BEGIN ENTRIES SUPPLIED
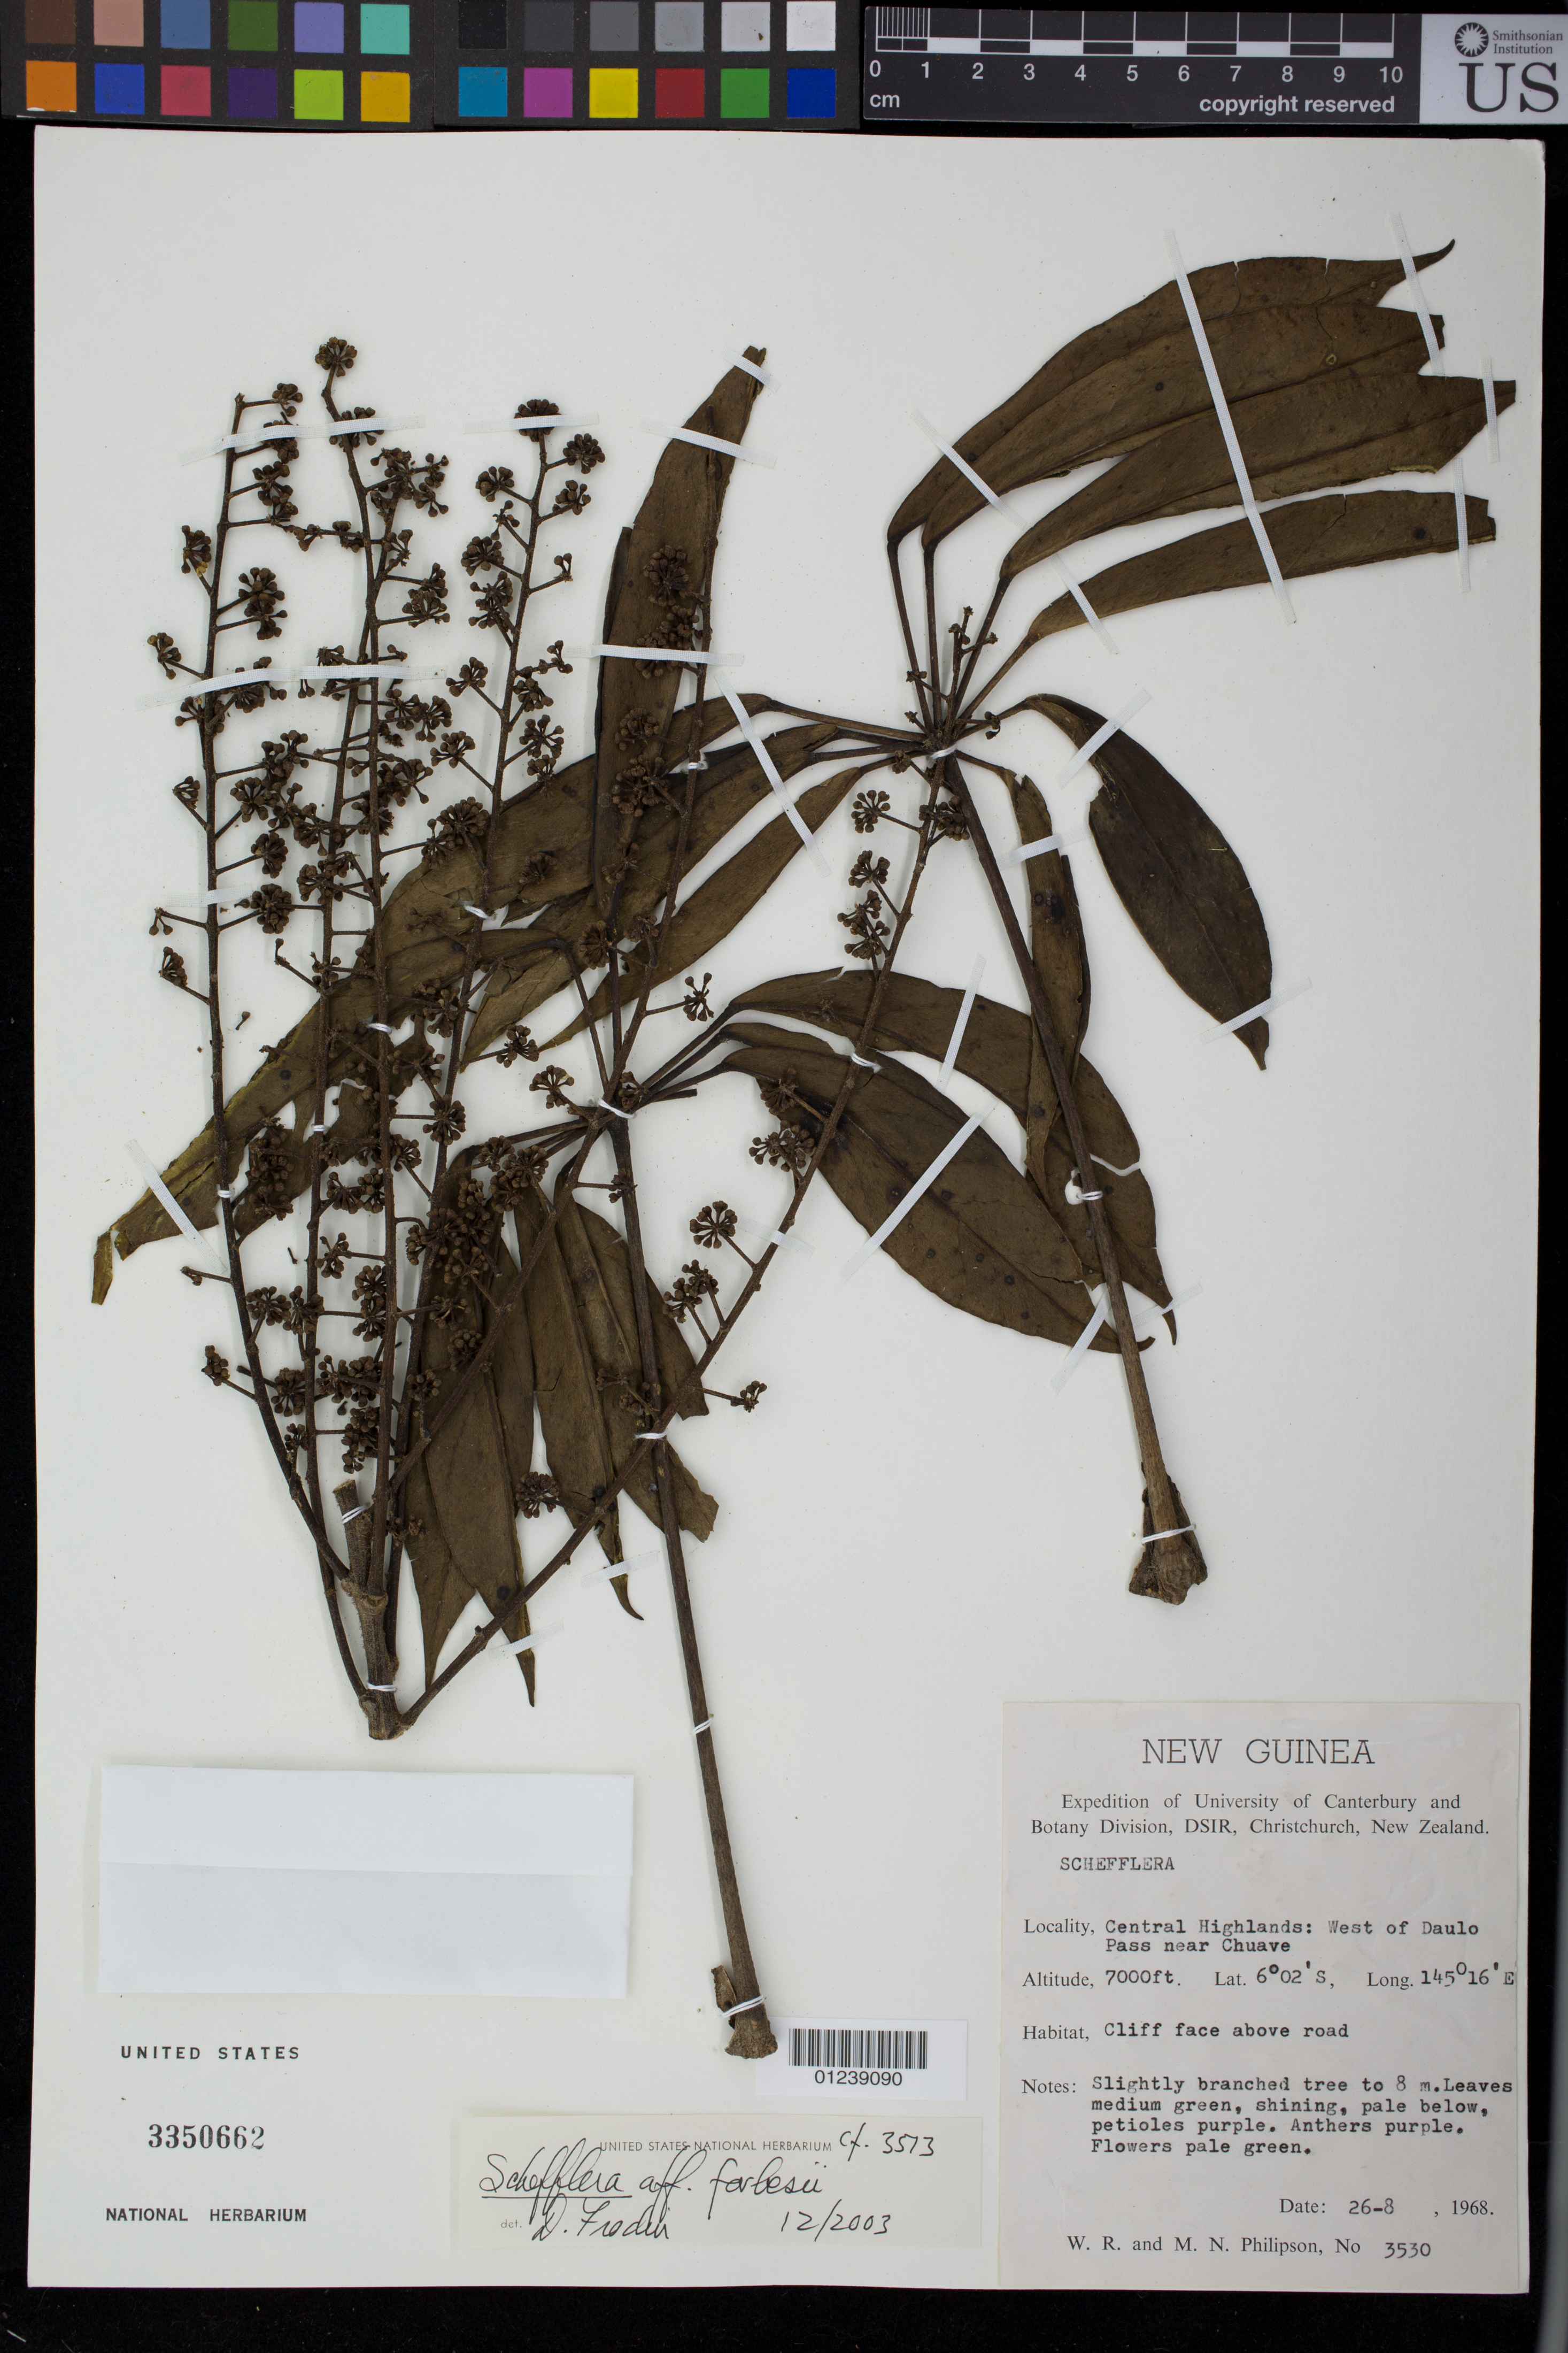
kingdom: Plantae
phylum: Tracheophyta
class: Magnoliopsida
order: Apiales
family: Araliaceae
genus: Heptapleurum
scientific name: Heptapleurum forbesii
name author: (Ridl.) Lowery & G. M. Plunkett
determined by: Wagner, W. L., (BOT), Smithsonian Institution - National Museum of Natural History (UNITED STATES)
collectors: W. R. Philipson & M. Philipson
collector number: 3530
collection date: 1968-08-26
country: Papua New Guinea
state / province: Chimbu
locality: Central Highlands: West of Daulo Pass near Chuave. Cliff face above road.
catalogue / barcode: US 3350662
END ENTRIES SUPPLIED
◆ TASK DESCRIPTION:
Set down every row above word for word, leaving out the picture.

◆ RESULT:
kingdom: Plantae
phylum: Tracheophyta
class: Magnoliopsida
order: Apiales
family: Araliaceae
genus: Heptapleurum
scientific name: Heptapleurum forbesii
name author: (Ridl.) Lowery & G. M. Plunkett
determined by: Wagner, W. L., (BOT), Smithsonian Institution - National Museum of Natural History (UNITED STATES)
collectors: W. R. Philipson & M. Philipson
collector number: 3530
collection date: 1968-08-26
country: Papua New Guinea
state / province: Chimbu
locality: Central Highlands: West of Daulo Pass near Chuave. Cliff face above road.
catalogue / barcode: US 3350662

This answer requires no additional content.